═══ Extract
Its not life or death of course, its just a job, but Jean-Louis is aware enough of the dynamic to know, at that moment, what has transpired and what it will cost him.


> find someone who is willing to give them that feedback who isn't you

Thanks - that is an interesting tool to deal with an arrogant boss.


Interesting. Thanks.


His “soft touch” was actually the touch of death. Sometimes in those moments there’s a feeling that something is seriously off.

I think that was such a moment.


In the minds of many, the city of Cupertino, California IS Apple.

He's saying "After half a decade at Apple"


He had been at Apple longer than that. He had been at Apple HEADQUARTERS for "half a decade".


> In 1985, after learning of Steve Jobs's plan to oust CEO John Sculley over Memorial Day weekend while Sculley was in China, Gassée preemptively informed the board of directors, which eventually led to Jobs's resignation from Apple. [0]

Did HR tell him to do that too? This guy is quite the politician - playing the victim, sincerity card really well. I had to google to piece it together.

Good on him, what a master storyteller of self serving narratives.
══════
═══ Data for review
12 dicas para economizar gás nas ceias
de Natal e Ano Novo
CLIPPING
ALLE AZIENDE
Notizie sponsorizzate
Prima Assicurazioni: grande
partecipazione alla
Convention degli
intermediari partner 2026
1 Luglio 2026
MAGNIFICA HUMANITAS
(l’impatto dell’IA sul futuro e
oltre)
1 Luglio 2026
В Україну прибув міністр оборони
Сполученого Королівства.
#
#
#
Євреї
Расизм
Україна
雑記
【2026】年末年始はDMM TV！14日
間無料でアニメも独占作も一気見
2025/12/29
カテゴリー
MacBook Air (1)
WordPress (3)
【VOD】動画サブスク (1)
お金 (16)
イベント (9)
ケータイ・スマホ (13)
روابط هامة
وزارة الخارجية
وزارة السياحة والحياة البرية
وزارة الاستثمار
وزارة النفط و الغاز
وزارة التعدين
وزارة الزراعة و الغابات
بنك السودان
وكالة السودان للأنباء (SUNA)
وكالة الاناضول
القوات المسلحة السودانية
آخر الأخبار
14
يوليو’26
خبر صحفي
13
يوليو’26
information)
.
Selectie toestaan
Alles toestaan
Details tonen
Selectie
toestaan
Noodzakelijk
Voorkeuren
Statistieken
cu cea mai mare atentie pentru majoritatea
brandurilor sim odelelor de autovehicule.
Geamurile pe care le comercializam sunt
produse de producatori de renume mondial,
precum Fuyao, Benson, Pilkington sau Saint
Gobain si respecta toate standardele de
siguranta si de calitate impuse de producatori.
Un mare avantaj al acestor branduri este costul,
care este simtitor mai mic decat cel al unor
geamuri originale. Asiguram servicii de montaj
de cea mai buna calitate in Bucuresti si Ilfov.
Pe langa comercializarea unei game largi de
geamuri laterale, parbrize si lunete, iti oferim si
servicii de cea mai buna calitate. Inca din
══════
▶ _Explore the material_
a) Reproduce the discussion between "Its not life" and "such a moment.", inclusive, replacing "feedback" with "criticism".
b) Extract the dataset entries from their first line through the line containing "siguranta si de", inclusive, copying each line exactly.

▶ _Answers by item_
a)
Its not life or death of course, its just a job, but Jean-Louis is aware enough of the dynamic to know, at that moment, what has transpired and what it will cost him.


> find someone who is willing to give them that criticism who isn't you

Thanks - that is an interesting tool to deal with an arrogant boss.


Interesting. Thanks.


His “soft touch” was actually the touch of death. Sometimes in those moments there’s a feeling that something is seriously off.

I think that was such a moment.

b)
12 dicas para economizar gás nas ceias
de Natal e Ano Novo
CLIPPING
ALLE AZIENDE
Notizie sponsorizzate
Prima Assicurazioni: grande
partecipazione alla
Convention degli
intermediari partner 2026
1 Luglio 2026
MAGNIFICA HUMANITAS
(l’impatto dell’IA sul futuro e
oltre)
1 Luglio 2026
В Україну прибув міністр оборони
Сполученого Королівства.
#
#
#
Євреї
Расизм
Україна
雑記
【2026】年末年始はDMM TV！14日
間無料でアニメも独占作も一気見
2025/12/29
カテゴリー
MacBook Air (1)
WordPress (3)
【VOD】動画サブスク (1)
お金 (16)
イベント (9)
ケータイ・スマホ (13)
روابط هامة
وزارة الخارجية
وزارة السياحة والحياة البرية
وزارة الاستثمار
وزارة النفط و الغاز
وزارة التعدين
وزارة الزراعة و الغابات
بنك السودان
وكالة السودان للأنباء (SUNA)
وكالة الاناضول
القوات المسلحة السودانية
آخر الأخبار
14
يوليو’26
خبر صحفي
13
يوليو’26
information)
.
Selectie toestaan
Alles toestaan
Details tonen
Selectie
toestaan
Noodzakelijk
Voorkeuren
Statistieken
cu cea mai mare atentie pentru majoritatea
brandurilor sim odelelor de autovehicule.
Geamurile pe care le comercializam sunt
produse de producatori de renume mondial,
precum Fuyao, Benson, Pilkington sau Saint
Gobain si respecta toate standardele de
siguranta si de calitate impuse de producatori.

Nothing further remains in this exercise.